(What is required) Count how many lines of the material below have the word "before" and give only the number.
──────── Records shown ────────
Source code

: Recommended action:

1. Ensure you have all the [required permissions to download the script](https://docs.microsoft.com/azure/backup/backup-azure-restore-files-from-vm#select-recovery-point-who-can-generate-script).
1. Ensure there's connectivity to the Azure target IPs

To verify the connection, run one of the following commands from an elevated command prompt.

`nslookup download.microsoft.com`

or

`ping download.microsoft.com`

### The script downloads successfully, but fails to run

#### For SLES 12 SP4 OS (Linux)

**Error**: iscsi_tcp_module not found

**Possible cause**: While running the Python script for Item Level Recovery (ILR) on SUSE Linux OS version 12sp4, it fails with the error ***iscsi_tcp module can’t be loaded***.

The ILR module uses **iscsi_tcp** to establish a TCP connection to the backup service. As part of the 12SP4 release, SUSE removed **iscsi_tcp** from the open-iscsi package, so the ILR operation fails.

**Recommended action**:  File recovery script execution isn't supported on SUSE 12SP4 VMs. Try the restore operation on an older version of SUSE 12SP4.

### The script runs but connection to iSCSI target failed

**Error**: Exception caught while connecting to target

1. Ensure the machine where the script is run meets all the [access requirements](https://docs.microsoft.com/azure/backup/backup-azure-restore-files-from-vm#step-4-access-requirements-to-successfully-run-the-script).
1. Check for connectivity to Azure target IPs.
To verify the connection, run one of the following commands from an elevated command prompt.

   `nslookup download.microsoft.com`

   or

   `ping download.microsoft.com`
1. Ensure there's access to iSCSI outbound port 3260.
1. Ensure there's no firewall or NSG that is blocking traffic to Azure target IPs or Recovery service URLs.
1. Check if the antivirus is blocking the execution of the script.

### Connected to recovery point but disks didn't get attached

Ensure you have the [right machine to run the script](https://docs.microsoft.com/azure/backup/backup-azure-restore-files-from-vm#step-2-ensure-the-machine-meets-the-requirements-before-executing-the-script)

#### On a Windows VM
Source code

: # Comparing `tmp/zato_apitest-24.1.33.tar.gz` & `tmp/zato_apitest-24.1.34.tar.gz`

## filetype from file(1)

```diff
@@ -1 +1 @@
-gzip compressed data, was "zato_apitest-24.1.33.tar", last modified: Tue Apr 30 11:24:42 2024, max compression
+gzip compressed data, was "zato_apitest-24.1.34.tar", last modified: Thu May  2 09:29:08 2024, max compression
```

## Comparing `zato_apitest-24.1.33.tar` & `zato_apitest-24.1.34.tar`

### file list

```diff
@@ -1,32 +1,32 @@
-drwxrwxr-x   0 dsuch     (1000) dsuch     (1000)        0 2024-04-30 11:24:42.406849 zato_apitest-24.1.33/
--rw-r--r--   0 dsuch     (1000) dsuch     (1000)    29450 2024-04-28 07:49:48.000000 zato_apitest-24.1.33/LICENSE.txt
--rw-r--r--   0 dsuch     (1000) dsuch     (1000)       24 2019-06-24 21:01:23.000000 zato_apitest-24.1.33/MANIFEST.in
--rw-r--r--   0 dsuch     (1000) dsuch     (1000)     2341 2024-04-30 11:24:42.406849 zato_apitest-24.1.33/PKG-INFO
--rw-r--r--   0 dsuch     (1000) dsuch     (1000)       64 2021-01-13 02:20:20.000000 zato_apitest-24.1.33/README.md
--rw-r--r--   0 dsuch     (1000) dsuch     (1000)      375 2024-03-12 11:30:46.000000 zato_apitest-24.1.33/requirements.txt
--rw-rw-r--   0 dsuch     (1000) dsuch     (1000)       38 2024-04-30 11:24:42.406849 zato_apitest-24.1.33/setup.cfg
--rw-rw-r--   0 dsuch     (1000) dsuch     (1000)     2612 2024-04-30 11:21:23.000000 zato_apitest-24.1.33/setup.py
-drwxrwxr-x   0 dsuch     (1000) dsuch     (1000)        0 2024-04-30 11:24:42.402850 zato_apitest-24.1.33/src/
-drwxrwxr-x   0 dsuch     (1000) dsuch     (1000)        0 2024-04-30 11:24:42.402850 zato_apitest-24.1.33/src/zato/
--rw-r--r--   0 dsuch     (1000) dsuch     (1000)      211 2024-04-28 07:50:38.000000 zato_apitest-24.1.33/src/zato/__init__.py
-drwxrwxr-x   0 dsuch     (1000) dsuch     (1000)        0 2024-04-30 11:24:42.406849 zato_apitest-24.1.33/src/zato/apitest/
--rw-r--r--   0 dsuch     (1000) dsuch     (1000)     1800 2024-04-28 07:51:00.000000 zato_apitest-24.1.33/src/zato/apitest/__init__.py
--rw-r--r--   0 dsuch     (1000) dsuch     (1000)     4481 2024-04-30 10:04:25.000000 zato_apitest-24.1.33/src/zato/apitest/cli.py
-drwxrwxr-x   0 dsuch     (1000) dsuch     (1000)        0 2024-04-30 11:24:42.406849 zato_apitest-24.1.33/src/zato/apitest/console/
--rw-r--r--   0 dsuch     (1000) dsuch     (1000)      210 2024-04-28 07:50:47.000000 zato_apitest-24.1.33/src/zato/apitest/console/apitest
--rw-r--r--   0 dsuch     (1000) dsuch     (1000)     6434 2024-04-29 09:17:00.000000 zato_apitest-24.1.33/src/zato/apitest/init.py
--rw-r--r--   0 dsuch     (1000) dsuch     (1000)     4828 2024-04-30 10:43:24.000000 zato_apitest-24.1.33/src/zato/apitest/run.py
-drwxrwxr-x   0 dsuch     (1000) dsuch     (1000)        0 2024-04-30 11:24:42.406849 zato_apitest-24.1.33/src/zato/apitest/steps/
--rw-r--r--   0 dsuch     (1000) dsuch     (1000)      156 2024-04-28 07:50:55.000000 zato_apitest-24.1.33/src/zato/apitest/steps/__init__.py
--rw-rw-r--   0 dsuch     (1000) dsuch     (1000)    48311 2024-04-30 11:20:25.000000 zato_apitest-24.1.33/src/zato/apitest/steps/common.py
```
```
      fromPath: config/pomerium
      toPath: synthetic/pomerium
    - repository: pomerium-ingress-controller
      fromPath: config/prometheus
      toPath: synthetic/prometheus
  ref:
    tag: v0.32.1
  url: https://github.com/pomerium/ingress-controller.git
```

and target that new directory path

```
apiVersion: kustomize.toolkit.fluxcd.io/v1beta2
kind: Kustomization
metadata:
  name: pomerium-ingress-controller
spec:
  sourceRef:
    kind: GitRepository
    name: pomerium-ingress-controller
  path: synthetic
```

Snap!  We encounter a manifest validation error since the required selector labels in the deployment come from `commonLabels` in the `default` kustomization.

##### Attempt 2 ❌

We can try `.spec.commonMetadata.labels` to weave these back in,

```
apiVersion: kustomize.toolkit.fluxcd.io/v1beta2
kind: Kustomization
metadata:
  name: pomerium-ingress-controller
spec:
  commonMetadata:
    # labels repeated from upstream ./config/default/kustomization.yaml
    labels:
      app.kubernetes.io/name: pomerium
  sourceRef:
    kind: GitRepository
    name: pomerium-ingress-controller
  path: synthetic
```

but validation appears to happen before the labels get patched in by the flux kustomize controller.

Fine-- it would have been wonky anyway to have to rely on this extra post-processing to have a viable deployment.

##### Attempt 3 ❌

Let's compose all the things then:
────────
(Answer to the exercise) 2